How to complete this task:
Write out everything from the line containing "Takk til alle" down to the line containing "Ingrid Tveit Torsen", both included, with each line unchanged.
*-*-*
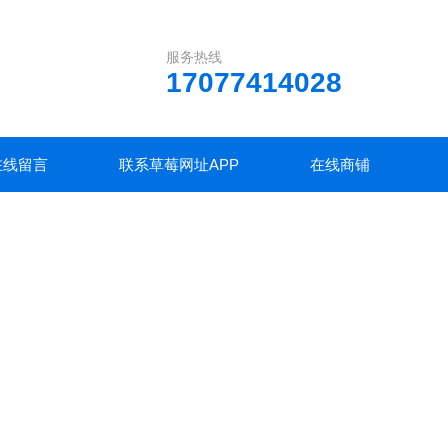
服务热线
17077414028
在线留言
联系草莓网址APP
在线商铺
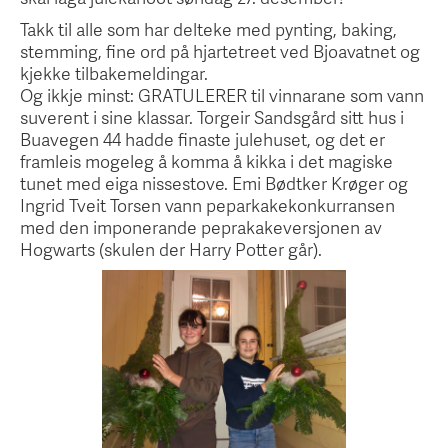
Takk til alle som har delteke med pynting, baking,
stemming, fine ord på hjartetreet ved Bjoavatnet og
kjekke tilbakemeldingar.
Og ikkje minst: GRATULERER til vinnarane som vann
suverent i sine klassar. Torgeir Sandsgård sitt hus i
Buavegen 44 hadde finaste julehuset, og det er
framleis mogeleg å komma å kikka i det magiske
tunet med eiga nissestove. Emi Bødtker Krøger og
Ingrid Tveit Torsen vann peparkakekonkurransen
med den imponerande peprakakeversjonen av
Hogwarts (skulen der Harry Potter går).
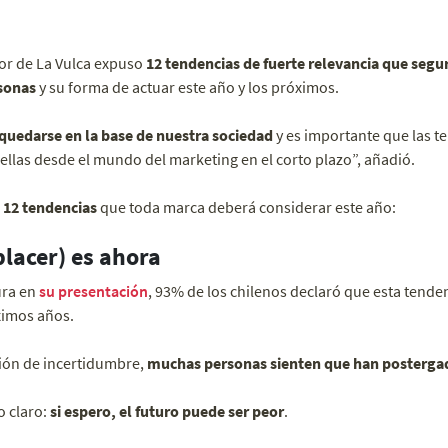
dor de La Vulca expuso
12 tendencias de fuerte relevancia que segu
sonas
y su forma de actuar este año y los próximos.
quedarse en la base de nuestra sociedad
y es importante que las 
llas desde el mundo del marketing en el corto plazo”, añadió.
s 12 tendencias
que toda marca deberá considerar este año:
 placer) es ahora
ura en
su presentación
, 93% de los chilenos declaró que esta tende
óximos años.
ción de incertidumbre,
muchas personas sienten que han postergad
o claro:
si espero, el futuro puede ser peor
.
*-*-*
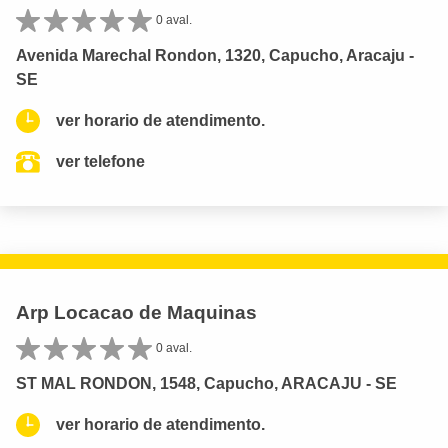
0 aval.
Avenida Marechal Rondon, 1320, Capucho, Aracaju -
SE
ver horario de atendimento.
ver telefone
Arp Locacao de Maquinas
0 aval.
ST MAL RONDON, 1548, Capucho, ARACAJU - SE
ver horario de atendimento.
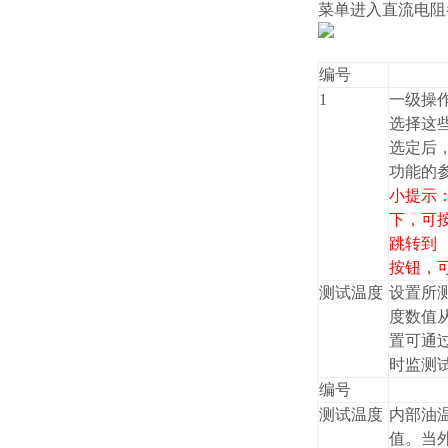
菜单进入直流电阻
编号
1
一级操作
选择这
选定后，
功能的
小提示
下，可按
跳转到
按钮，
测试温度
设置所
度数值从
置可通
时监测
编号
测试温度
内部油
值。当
*-*-*
Final answer:
Takk til alle som har delteke med pynting, baking,
stemming, fine ord på hjartetreet ved Bjoavatnet og
kjekke tilbakemeldingar.
Og ikkje minst: GRATULERER til vinnarane som vann
suverent i sine klassar. Torgeir Sandsgård sitt hus i
Buavegen 44 hadde finaste julehuset, og det er
framleis mogeleg å komma å kikka i det magiske
tunet med eiga nissestove. Emi Bødtker Krøger og
Ingrid Tveit Torsen vann peparkakekonkurransen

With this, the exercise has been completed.